▸ Requirement:
From the records below, copy out exactly the lines from the one containing "ervices de streaming." to the one containing "un sous-poste budgétaire", both included. Add nothing else.

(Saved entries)
——————————

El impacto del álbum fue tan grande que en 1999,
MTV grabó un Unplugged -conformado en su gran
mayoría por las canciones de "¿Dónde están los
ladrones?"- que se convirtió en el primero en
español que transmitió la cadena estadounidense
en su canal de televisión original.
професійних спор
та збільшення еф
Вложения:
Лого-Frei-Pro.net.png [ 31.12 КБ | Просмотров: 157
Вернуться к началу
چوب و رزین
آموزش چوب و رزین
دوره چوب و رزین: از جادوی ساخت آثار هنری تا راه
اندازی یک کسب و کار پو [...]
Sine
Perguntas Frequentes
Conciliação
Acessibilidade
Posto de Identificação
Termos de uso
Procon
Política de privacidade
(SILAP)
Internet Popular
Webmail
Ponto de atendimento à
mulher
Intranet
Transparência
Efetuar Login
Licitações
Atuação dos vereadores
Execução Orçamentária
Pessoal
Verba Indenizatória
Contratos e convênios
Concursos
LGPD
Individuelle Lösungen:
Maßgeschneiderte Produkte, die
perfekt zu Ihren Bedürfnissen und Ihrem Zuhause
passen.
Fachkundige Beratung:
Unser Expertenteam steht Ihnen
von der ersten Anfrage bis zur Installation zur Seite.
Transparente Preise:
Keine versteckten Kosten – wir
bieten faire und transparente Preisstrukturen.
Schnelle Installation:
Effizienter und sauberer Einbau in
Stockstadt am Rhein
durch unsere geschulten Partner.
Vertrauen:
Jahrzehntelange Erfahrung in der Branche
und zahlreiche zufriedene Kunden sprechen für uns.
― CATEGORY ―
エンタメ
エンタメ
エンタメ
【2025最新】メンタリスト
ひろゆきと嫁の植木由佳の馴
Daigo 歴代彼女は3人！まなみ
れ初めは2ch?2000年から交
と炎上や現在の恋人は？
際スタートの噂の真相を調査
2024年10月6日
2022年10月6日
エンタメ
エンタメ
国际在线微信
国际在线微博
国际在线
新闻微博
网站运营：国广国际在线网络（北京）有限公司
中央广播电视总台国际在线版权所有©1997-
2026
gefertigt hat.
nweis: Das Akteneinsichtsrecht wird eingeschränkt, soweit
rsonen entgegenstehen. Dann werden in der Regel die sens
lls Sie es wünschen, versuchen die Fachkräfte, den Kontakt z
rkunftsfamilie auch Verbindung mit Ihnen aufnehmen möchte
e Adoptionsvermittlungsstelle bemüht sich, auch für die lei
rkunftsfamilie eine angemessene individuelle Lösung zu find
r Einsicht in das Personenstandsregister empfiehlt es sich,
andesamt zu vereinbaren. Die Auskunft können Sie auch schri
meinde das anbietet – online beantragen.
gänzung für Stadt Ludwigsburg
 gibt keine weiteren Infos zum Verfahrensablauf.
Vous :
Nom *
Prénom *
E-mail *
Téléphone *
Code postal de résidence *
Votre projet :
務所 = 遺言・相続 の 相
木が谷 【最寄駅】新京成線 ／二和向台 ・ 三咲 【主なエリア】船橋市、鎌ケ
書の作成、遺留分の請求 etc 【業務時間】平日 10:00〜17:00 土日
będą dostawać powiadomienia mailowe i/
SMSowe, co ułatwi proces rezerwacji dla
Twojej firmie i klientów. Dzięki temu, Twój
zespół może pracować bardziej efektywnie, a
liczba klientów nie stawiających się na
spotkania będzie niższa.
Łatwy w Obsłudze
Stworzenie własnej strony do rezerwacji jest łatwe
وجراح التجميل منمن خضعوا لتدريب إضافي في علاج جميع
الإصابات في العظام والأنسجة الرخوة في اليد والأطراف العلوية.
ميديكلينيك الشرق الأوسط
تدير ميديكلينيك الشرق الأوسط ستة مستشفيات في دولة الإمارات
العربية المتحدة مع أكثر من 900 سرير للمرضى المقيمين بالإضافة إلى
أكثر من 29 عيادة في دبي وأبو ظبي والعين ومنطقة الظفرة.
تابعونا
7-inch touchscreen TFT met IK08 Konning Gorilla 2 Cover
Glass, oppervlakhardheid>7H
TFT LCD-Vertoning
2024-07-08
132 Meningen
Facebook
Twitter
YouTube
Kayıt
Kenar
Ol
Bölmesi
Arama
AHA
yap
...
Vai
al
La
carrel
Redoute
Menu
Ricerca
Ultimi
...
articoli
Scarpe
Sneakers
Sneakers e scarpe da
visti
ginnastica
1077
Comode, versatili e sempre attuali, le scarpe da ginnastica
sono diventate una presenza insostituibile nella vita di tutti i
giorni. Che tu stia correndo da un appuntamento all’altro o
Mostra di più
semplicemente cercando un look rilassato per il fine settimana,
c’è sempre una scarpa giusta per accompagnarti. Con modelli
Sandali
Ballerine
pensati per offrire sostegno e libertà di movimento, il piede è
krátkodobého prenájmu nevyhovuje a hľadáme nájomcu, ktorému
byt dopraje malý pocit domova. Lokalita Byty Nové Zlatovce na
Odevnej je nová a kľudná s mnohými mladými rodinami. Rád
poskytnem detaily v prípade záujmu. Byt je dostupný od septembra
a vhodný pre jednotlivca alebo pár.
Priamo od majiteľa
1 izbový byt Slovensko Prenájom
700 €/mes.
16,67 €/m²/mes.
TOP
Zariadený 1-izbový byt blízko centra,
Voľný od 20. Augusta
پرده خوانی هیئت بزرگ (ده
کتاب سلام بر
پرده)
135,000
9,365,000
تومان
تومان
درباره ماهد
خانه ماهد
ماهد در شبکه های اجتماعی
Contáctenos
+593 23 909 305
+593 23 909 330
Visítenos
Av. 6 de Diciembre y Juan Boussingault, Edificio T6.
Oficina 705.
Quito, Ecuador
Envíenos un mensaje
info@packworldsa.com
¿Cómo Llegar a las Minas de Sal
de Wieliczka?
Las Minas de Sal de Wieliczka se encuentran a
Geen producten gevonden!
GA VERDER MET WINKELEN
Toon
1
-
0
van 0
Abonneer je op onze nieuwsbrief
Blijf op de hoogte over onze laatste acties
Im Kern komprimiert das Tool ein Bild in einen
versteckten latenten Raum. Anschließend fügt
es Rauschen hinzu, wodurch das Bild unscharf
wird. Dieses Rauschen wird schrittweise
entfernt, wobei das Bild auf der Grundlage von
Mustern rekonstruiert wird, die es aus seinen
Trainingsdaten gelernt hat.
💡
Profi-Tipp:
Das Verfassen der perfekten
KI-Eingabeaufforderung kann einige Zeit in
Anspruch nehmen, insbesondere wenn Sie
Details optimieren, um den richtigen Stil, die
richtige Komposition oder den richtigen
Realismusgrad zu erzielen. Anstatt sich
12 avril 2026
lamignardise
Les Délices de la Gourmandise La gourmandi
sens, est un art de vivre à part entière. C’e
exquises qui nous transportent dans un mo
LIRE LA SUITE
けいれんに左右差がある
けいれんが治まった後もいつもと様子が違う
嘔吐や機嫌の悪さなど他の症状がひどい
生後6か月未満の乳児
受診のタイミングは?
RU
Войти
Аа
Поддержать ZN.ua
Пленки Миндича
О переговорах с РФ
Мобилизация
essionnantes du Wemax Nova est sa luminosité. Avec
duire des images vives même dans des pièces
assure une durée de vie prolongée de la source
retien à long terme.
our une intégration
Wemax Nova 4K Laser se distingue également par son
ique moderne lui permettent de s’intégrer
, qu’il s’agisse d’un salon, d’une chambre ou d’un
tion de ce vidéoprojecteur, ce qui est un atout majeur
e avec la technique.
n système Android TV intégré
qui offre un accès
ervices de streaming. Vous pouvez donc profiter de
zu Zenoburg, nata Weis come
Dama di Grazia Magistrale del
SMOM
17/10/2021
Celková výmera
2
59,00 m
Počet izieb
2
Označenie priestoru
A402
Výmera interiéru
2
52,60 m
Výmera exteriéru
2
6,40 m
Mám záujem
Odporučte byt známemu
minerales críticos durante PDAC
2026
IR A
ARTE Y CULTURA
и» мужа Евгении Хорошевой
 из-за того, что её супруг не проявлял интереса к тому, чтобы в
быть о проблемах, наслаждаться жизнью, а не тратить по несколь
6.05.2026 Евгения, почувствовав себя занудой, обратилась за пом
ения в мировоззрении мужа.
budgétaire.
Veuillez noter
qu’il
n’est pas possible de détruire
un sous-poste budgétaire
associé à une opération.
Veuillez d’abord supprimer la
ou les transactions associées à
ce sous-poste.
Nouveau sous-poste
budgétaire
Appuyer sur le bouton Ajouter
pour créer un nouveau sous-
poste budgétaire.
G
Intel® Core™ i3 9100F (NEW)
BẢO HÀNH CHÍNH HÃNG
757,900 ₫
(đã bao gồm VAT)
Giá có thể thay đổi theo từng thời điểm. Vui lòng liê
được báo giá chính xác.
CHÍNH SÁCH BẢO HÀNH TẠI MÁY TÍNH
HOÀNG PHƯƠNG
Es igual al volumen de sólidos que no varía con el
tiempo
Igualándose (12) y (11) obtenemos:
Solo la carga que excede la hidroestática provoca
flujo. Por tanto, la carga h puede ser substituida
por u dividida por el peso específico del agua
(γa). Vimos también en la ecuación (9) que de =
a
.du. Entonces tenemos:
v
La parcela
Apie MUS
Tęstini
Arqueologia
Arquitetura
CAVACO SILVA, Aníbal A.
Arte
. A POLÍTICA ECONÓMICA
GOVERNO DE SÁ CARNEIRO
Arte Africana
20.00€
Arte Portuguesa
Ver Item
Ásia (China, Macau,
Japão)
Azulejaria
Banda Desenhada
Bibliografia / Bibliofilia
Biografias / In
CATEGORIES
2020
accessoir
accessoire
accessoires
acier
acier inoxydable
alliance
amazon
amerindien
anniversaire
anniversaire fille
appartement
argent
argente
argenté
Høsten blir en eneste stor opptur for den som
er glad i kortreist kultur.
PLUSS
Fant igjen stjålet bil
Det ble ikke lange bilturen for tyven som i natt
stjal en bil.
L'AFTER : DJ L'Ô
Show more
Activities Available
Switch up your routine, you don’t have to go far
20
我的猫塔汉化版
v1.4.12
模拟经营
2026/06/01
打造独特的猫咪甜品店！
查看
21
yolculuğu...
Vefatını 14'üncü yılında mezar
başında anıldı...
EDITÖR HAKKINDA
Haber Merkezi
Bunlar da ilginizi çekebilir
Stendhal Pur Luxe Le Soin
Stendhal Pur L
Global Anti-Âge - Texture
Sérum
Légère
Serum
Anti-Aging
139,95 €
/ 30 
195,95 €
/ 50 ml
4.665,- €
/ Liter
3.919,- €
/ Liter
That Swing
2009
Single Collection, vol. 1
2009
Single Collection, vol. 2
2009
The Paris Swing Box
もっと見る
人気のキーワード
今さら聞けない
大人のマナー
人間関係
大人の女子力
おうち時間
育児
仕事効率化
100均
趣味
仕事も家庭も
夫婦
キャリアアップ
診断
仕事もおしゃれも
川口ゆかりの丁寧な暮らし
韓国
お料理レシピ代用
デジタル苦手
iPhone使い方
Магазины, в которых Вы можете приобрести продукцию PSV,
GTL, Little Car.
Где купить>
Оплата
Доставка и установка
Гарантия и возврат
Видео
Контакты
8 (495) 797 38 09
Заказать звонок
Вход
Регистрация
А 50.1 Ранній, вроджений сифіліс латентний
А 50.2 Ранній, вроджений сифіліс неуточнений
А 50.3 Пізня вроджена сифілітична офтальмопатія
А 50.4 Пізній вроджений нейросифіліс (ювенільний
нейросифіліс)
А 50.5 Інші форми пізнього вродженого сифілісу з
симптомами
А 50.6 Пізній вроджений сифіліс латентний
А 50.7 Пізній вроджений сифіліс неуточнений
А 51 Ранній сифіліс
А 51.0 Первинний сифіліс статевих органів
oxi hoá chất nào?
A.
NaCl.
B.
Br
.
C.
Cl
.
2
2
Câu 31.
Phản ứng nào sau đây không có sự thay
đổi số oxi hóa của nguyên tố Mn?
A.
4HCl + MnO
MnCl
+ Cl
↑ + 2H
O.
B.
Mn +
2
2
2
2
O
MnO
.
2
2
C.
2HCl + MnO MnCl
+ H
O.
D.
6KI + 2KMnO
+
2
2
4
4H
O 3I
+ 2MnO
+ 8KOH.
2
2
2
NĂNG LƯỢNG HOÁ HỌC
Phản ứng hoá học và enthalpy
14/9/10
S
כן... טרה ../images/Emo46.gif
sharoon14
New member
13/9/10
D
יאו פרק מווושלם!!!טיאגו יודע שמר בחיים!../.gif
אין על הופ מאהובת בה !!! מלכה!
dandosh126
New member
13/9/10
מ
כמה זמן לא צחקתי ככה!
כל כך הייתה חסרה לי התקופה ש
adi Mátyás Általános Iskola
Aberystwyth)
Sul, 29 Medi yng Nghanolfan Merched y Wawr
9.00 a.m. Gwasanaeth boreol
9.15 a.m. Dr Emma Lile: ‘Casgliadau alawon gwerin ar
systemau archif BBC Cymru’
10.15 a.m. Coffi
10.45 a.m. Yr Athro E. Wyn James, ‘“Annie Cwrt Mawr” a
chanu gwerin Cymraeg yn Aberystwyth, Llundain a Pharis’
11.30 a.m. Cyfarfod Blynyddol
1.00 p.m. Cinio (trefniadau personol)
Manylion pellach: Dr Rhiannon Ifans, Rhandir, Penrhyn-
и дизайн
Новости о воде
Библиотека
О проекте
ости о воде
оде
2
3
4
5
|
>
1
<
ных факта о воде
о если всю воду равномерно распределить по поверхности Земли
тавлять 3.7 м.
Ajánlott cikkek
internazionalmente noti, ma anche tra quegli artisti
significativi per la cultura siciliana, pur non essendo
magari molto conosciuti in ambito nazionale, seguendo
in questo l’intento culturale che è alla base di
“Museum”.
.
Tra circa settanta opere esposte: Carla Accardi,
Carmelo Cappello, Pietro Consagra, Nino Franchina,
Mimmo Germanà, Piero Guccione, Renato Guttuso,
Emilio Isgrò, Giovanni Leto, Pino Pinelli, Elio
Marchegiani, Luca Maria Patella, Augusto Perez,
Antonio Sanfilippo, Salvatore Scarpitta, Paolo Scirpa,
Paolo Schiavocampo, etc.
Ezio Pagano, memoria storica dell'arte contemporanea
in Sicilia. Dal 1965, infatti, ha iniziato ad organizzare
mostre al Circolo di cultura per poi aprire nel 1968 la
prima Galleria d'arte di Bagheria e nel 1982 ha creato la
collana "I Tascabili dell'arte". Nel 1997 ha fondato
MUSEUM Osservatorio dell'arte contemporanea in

——————————

▸ Solved problem:
ervices de streaming. Vous pouvez donc profiter de
zu Zenoburg, nata Weis come
Dama di Grazia Magistrale del
SMOM
17/10/2021
Celková výmera
2
59,00 m
Počet izieb
2
Označenie priestoru
A402
Výmera interiéru
2
52,60 m
Výmera exteriéru
2
6,40 m
Mám záujem
Odporučte byt známemu
minerales críticos durante PDAC
2026
IR A
ARTE Y CULTURA
и» мужа Евгении Хорошевой
 из-за того, что её супруг не проявлял интереса к тому, чтобы в
быть о проблемах, наслаждаться жизнью, а не тратить по несколь
6.05.2026 Евгения, почувствовав себя занудой, обратилась за пом
ения в мировоззрении мужа.
budgétaire.
Veuillez noter
qu’il
n’est pas possible de détruire
un sous-poste budgétaire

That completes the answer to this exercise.